Dataset listing:
==================================================

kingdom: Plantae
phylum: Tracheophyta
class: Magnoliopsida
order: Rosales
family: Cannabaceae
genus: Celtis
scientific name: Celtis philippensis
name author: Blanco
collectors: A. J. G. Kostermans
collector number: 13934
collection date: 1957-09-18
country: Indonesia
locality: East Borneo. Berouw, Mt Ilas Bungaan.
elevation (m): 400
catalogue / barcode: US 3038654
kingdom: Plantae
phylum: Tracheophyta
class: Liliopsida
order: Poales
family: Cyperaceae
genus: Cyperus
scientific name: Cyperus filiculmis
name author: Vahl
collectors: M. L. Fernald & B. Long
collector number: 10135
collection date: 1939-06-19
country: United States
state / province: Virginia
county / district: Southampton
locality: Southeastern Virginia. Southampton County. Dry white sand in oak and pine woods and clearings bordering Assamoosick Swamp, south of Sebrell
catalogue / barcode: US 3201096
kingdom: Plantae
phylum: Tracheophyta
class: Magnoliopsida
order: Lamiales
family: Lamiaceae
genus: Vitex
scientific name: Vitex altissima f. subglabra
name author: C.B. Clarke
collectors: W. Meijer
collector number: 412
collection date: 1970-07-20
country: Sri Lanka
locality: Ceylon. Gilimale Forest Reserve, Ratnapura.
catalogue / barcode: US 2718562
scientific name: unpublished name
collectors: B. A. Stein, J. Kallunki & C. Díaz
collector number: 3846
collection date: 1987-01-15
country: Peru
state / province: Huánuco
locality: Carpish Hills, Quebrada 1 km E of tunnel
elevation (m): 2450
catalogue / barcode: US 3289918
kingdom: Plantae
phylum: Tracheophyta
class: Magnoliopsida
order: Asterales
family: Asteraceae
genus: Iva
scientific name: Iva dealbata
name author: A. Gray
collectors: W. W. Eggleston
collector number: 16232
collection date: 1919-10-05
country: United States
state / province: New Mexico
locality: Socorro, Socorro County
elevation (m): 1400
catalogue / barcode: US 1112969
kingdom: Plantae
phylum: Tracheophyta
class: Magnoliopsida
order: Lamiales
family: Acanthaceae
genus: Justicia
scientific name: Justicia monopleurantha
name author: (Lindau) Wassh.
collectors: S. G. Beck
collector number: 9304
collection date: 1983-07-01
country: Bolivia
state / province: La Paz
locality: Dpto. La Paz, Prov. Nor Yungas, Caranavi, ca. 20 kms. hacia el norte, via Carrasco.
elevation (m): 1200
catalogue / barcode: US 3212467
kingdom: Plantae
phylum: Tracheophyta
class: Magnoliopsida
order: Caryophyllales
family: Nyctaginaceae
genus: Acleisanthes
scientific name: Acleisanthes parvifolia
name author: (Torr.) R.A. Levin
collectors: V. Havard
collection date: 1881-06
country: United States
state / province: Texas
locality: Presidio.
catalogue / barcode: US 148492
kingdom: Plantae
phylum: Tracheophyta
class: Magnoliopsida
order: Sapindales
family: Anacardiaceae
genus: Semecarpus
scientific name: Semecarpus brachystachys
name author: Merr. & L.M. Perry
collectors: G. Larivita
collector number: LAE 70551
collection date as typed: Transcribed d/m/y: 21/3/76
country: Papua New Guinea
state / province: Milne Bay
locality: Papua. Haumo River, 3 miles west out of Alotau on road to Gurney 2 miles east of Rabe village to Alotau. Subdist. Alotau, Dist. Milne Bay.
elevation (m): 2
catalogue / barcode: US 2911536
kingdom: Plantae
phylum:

==================================================

* Description of the task *
Reproduce verbatim the lines of the listing, beginning with the line that contains "locality: Papua. Haumo" and continuing through the final line of the listing, both included.

* Task output *
locality: Papua. Haumo River, 3 miles west out of Alotau on road to Gurney 2 miles east of Rabe village to Alotau. Subdist. Alotau, Dist. Milne Bay.
elevation (m): 2
catalogue / barcode: US 2911536
kingdom: Plantae
phylum:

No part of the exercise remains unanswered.